▸ TUGAS YANG DIKERJAKAN
1: Perbarui teks tentang Golden Dome, yaitu seluruh bagian dari "Pendanaan dan Proyeksi" hingga ke "satelit yang dibutuhan.", dengan mengganti "dollar Amerika" menjadi "dolar AS".
2: Menurut teks tentang Golden Dome, kepada berapa kontraktor pertahanan presentasi "Go Fast, Think Big!" dipaparkan di Huntsville, Alabama?

▸ DOKUMEN

◇ ◇ ◇

Golden Dome: Sistem Pertahanan Rudal Masa Depan Amerika Serikat
Pada 20 Mei 2025, Presiden Donald Trump mengumumkan rencana ambisius untuk mengembangkan sistem pertahanan rudal baru yang dijuluki “Golden Dome” atau Golden Dome for America.
Tujuannya: menciptakan pertahanan lapis-lapis yang mampu mendeteksi dan menangkis berbagai ancaman rudal—mulai dari balistik, hipersonik, hingga serangan drone massal—baik dari luar angkasa maupun daratan Amerika Serikat, Alaska, dan Hawaii.
Presentasi berlabel “Go Fast, Think Big!” itu dipaparkan kepada 3.000 kontraktor pertahanan di Huntsville, Alabama, mengungkap kompleksitas sistem yang belum pernah ada sebelumnya.
Arsitektur dan Lapisan Pertahanan yang dibuat dengan memiliki struktur sistem Golden Dome dirancang dalam empat lapis utama, yaitu
Pertama, lapisan luar (Space Layer): Menggunakan satelit untuk deteksi lanjutan dan kemungkinan intersepsi rudal di fase awal peluncuran.
Kedua, lapisan atas (Upper Layer): Menggabungkan teknologi seperti Next Generation Interceptors (NGI), sistem THAAD, dan Aegis, untuk menembak jatuh rudal sebelum mencapai hampir ke target — termasuk potensi lokasi baru di Midwest Amerika Serikat.
Ketiga, lapisan bawah (Under Layer): Termasuk radar dan peluncur Patriot—melengkapi sistem pertahanan darat.
Keempat, lapisan permukaan multi-domain (“Limited Area Defense Domain”): Integrasi menyeluruh dengan sistem keamanan ruang, laut, darat, udara, dan siber.
Pendanaan dan Proyeksi Waktu dari proyek ini mempunyai estimasi awal biaya Golden Dome mencapai sekitar 175 miliar dollar Amerika. Ada juga laporan yang menaikkan estimasi hingga lebih dari 700 hingga 830 miliar dollar Amerika jika mencakup pengembangan, penyebaran, pemeliharaan jangka panjang, dan jumlah satelit yang dibutuhan.

◇ ◇ ◇

▸ BAGIAN DATA
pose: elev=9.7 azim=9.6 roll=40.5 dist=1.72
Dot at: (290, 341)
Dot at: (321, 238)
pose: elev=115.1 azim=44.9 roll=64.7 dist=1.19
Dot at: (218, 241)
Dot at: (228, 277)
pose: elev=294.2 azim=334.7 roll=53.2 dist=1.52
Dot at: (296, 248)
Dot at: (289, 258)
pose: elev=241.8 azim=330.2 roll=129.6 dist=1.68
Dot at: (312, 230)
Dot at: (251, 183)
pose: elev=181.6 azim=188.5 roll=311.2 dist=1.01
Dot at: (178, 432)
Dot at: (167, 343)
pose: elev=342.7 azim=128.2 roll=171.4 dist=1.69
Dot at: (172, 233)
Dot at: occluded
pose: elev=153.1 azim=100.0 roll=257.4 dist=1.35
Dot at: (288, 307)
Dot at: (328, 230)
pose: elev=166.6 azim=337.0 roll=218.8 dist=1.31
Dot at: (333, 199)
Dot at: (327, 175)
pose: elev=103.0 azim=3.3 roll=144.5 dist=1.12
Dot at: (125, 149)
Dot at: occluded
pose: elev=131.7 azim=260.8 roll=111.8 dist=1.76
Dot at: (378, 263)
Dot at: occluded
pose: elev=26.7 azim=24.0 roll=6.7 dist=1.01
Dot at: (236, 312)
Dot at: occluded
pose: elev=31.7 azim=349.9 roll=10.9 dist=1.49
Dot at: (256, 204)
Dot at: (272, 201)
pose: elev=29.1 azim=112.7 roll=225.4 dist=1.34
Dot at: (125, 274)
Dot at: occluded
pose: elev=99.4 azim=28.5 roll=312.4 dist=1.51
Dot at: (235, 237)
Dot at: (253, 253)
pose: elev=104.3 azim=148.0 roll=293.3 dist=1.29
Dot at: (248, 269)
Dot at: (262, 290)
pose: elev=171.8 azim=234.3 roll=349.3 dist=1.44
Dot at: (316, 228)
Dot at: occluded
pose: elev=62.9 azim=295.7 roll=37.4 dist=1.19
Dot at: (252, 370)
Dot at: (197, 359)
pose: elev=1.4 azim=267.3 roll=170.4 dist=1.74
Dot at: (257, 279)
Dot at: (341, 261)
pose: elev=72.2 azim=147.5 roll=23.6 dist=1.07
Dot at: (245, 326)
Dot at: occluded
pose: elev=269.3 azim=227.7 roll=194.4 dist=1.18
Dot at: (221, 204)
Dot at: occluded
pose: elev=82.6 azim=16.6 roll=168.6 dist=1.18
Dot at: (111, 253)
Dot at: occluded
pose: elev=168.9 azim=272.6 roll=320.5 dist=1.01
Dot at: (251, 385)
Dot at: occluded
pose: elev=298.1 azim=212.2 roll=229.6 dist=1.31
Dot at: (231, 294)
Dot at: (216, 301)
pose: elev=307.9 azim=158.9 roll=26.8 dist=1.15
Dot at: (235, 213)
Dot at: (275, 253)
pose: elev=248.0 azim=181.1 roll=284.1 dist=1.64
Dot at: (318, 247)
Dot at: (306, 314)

◇ ◇ ◇

▸ JAWABAN SETIAP TUGAS
1:
Pendanaan dan Proyeksi Waktu dari proyek ini mempunyai estimasi awal biaya Golden Dome mencapai sekitar 175 miliar dolar AS. Ada juga laporan yang menaikkan estimasi hingga lebih dari 700 hingga 830 miliar dolar AS jika mencakup pengembangan, penyebaran, pemeliharaan jangka panjang, dan jumlah satelit yang dibutuhan.

2: Kepada 3.000 kontraktor pertahanan.